[What is expected] Print nothing except the lines of the listing below from the line with "neck: (277, 140)" to the line with "right elbow: (541, 260)", each exactly as written, both ends included.

__________

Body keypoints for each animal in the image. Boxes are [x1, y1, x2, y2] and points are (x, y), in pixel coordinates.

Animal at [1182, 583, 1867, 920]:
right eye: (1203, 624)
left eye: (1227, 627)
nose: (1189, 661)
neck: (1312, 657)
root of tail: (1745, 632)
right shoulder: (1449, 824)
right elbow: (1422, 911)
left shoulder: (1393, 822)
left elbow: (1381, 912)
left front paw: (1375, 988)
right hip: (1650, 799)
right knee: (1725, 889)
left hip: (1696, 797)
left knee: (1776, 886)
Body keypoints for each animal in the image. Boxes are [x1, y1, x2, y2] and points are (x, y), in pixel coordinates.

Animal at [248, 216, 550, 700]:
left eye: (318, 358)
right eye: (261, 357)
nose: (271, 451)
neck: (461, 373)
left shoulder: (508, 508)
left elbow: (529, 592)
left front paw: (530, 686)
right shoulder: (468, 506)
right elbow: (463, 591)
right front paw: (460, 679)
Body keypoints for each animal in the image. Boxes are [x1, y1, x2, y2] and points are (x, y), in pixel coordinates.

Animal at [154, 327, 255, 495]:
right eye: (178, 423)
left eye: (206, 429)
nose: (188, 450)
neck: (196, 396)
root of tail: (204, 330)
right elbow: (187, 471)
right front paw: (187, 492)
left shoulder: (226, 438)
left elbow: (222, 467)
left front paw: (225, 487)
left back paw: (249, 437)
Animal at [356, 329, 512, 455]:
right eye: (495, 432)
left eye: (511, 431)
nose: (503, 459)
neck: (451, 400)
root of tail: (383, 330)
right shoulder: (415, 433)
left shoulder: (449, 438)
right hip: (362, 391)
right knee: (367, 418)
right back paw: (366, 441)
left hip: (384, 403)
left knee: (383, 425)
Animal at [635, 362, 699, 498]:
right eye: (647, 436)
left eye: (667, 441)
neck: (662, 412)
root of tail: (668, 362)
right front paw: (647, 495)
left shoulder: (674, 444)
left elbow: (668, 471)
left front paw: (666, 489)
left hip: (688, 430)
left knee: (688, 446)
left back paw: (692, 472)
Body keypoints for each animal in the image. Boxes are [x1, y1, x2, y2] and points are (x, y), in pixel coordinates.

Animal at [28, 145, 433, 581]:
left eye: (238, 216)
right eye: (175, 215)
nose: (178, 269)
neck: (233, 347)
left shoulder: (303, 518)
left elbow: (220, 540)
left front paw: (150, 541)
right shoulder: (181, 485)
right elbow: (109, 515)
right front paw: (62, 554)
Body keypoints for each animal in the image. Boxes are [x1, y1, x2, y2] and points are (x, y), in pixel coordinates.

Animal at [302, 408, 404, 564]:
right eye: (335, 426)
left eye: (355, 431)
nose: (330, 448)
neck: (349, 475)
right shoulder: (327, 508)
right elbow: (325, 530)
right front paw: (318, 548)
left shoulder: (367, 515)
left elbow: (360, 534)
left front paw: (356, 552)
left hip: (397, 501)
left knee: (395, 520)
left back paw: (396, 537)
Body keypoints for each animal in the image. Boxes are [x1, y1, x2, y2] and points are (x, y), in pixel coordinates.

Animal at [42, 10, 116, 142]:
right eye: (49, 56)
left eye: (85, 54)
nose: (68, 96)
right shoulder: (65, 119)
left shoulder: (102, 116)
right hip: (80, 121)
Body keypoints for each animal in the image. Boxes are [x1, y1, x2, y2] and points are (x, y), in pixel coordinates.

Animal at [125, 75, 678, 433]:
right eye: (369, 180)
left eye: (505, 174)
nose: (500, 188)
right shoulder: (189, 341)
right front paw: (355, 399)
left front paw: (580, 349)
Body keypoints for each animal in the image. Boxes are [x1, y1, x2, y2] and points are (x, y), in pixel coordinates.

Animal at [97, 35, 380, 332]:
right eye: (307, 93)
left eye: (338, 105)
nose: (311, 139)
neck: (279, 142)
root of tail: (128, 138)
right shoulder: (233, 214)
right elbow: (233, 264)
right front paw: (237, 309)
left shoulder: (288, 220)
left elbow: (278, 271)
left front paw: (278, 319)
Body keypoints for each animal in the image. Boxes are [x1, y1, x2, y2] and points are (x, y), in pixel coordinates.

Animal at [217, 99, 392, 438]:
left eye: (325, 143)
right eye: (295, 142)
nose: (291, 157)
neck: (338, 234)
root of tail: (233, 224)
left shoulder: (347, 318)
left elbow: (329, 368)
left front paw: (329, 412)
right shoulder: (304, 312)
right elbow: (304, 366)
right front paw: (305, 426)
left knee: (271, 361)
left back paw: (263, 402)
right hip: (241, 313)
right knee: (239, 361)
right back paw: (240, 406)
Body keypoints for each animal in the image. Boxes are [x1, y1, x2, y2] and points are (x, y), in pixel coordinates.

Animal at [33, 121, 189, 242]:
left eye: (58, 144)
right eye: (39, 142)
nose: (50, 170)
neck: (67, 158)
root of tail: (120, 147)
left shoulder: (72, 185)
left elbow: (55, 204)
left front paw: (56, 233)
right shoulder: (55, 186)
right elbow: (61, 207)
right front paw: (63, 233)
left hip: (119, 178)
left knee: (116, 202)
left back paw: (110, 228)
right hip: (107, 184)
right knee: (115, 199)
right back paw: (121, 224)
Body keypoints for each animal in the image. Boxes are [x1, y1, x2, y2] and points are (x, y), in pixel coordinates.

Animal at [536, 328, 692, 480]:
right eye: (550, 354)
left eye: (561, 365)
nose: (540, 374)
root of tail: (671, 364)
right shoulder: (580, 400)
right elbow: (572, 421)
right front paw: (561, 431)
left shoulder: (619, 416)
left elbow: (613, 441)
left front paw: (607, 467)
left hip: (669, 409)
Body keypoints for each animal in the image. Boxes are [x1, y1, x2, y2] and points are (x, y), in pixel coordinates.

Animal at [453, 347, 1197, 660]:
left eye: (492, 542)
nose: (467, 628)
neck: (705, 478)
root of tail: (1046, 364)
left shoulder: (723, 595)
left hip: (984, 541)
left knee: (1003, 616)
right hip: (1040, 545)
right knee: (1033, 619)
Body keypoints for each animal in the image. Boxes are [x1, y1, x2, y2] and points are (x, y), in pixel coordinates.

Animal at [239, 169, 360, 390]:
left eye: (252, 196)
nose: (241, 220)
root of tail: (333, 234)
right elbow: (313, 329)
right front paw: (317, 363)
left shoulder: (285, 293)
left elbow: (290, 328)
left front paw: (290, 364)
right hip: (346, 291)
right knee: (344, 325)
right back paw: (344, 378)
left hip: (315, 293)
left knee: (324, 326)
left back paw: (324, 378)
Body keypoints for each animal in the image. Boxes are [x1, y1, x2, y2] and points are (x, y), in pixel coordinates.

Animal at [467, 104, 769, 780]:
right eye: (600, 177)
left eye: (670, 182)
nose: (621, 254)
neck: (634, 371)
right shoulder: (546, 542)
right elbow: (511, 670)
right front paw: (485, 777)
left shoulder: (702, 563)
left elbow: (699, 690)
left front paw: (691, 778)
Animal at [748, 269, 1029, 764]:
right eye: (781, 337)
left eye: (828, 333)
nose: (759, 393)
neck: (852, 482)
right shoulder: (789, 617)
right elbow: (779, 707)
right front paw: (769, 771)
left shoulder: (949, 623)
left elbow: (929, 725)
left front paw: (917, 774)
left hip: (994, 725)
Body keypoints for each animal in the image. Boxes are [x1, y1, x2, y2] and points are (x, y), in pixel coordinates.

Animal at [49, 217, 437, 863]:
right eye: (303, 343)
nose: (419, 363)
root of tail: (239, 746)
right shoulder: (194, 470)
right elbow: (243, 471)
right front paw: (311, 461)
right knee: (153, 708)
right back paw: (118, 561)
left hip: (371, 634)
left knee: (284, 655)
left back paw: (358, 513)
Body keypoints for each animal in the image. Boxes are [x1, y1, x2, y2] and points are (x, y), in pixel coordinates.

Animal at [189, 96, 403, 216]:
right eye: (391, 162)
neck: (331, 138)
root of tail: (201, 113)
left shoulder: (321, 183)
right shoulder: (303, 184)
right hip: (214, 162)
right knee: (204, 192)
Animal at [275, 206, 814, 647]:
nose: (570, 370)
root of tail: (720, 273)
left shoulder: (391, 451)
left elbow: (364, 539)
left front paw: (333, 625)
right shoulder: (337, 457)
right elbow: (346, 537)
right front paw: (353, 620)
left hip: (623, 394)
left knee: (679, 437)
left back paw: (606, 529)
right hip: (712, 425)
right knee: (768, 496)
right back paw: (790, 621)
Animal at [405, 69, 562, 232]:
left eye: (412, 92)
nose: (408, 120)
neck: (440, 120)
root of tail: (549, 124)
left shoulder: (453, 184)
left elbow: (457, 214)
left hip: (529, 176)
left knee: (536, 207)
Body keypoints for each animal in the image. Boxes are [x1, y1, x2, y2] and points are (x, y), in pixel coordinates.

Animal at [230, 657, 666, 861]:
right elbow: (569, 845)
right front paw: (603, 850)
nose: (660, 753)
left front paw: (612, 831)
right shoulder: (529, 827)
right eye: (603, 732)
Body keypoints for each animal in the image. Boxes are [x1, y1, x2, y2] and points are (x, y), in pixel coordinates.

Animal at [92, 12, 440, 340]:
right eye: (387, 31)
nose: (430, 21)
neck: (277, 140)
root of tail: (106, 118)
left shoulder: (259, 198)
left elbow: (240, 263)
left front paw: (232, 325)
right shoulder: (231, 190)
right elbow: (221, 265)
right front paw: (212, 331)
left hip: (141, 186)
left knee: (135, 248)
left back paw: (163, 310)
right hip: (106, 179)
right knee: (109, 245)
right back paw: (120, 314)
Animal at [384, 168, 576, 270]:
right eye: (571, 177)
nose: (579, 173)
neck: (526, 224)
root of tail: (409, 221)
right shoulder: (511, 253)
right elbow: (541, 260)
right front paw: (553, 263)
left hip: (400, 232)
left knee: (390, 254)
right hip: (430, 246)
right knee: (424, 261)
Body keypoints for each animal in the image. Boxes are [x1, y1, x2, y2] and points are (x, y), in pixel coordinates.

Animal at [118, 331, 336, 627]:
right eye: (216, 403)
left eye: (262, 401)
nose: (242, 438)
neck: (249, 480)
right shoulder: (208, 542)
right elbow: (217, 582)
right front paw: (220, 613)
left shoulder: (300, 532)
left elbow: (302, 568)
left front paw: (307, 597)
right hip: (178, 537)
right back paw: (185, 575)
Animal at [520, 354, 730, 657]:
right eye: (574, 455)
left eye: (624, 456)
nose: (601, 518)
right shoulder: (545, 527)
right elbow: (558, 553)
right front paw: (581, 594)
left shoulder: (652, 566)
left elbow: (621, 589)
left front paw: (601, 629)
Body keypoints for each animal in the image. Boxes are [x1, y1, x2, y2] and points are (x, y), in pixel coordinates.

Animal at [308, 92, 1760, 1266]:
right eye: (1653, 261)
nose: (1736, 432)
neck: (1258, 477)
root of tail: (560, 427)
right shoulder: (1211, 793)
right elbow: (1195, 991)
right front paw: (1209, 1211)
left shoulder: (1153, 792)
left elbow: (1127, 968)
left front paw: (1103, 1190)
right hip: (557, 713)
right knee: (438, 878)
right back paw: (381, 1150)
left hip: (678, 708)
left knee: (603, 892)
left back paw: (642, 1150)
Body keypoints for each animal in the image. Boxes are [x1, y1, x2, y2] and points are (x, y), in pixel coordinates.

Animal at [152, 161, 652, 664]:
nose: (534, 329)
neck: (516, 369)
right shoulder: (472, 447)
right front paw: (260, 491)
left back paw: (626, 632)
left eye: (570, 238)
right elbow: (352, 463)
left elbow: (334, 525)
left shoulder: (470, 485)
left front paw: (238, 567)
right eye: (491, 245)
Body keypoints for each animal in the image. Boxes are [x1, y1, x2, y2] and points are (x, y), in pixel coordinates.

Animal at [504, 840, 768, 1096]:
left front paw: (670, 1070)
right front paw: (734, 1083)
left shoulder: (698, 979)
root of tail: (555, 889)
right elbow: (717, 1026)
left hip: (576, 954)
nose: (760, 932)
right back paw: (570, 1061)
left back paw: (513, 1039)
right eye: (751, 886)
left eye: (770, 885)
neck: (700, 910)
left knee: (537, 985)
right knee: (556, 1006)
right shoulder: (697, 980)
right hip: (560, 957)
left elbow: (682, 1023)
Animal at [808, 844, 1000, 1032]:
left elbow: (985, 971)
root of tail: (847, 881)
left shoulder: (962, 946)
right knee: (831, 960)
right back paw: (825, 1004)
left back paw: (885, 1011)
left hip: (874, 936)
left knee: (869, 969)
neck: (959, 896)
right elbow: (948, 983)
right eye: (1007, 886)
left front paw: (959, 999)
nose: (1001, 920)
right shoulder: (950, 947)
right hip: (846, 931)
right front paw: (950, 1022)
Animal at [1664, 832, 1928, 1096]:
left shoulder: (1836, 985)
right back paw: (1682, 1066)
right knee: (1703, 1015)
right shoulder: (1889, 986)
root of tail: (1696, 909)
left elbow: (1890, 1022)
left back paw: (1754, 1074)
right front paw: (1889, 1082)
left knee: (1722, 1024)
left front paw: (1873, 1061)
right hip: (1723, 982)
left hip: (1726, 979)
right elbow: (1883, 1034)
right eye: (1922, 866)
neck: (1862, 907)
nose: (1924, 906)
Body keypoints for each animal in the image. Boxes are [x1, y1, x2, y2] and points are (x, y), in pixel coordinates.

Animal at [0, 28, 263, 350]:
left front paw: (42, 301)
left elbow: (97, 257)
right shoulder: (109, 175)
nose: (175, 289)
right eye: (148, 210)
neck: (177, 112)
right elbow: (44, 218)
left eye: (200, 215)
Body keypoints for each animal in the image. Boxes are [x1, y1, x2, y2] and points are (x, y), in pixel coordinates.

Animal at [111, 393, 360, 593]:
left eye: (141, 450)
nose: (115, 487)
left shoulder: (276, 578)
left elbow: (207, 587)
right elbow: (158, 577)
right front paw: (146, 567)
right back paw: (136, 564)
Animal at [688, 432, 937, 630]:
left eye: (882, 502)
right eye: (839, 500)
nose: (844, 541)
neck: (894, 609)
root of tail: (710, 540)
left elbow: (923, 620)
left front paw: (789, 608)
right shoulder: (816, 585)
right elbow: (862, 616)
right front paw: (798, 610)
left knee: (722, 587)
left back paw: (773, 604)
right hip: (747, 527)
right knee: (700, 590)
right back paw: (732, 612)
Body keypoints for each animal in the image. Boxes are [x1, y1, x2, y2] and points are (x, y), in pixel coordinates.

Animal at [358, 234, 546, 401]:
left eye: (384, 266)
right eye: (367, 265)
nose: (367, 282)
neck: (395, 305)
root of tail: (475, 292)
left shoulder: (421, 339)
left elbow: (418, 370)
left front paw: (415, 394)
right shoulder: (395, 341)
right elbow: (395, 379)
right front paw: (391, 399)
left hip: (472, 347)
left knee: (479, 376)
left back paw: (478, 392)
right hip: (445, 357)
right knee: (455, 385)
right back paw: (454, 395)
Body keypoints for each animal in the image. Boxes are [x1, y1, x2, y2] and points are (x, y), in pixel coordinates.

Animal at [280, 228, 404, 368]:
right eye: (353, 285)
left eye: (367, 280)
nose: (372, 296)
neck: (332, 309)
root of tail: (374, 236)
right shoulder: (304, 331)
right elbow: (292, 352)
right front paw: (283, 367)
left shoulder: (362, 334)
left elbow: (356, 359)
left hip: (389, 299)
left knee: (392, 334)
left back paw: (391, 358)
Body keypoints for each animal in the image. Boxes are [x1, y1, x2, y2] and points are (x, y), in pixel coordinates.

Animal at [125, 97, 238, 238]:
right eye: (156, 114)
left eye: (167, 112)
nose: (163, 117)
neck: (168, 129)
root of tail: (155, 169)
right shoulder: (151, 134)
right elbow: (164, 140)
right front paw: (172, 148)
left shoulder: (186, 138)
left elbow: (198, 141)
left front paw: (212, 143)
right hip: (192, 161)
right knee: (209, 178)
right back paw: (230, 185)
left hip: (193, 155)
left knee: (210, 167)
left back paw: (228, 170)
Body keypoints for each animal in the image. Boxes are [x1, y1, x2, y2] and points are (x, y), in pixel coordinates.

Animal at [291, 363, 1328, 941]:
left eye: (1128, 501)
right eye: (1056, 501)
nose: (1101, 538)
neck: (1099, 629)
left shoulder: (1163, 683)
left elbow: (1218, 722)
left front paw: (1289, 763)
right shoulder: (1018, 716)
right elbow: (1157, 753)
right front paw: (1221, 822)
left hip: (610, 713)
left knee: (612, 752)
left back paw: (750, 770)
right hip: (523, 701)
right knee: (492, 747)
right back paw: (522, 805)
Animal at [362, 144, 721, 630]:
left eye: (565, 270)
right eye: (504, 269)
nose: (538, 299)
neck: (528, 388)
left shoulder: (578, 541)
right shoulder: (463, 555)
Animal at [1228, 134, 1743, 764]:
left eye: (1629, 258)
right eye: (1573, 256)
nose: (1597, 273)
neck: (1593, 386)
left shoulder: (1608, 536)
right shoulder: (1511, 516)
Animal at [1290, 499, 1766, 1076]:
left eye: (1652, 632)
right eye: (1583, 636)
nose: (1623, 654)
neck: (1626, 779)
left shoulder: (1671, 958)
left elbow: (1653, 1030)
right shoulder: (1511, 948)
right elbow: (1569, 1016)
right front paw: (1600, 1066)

__________

[Output of the task]
neck: (277, 140)
root of tail: (106, 118)
left shoulder: (259, 198)
left elbow: (240, 263)
left front paw: (232, 325)
right shoulder: (231, 190)
right elbow: (221, 265)
right front paw: (212, 331)
left hip: (141, 186)
left knee: (135, 248)
left back paw: (163, 310)
right hip: (106, 179)
right knee: (109, 245)
right back paw: (120, 314)
Animal at [384, 168, 576, 270]:
right eye: (571, 177)
nose: (579, 173)
neck: (526, 224)
root of tail: (409, 221)
right shoulder: (511, 253)
right elbow: (541, 260)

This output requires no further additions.